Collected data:
......
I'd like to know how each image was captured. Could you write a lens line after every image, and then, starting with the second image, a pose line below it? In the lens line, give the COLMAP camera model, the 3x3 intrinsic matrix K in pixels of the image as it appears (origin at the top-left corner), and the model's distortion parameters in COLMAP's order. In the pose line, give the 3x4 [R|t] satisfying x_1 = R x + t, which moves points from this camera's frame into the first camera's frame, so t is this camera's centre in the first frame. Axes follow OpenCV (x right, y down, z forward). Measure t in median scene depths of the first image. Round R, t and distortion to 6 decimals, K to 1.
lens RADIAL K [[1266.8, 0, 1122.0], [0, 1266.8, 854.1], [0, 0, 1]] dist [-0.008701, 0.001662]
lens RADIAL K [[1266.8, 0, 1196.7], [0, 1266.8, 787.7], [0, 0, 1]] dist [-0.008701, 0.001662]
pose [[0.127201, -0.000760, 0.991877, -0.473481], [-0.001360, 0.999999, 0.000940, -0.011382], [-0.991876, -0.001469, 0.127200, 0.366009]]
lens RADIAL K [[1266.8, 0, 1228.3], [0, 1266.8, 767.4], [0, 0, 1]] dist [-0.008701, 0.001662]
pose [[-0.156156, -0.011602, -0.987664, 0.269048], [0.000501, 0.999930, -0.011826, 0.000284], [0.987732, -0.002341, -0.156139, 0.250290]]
......
## Problem requirements:
Pull out every line of the listing from its first line through the line containing "-0.001469, 0.127200, 0.366009]]", including both, and reproduce them without any change.

## Output of the task:
I'd like to know how each image was captured. Could you write a lens line after every image, and then, starting with the second image, a pose line below it? In the lens line, give the COLMAP camera model, the 3x3 intrinsic matrix K in pixels of the image as it appears (origin at the top-left corner), and the model's distortion parameters in COLMAP's order. In the pose line, give the 3x4 [R|t] satisfying x_1 = R x + t, which moves points from this camera's frame into the first camera's frame, so t is this camera's centre in the first frame. Axes follow OpenCV (x right, y down, z forward). Measure t in median scene depths of the first image. Round R, t and distortion to 6 decimals, K to 1.
lens RADIAL K [[1266.8, 0, 1122.0], [0, 1266.8, 854.1], [0, 0, 1]] dist [-0.008701, 0.001662]
lens RADIAL K [[1266.8, 0, 1196.7], [0, 1266.8, 787.7], [0, 0, 1]] dist [-0.008701, 0.001662]
pose [[0.127201, -0.000760, 0.991877, -0.473481], [-0.001360, 0.999999, 0.000940, -0.011382], [-0.991876, -0.001469, 0.127200, 0.366009]]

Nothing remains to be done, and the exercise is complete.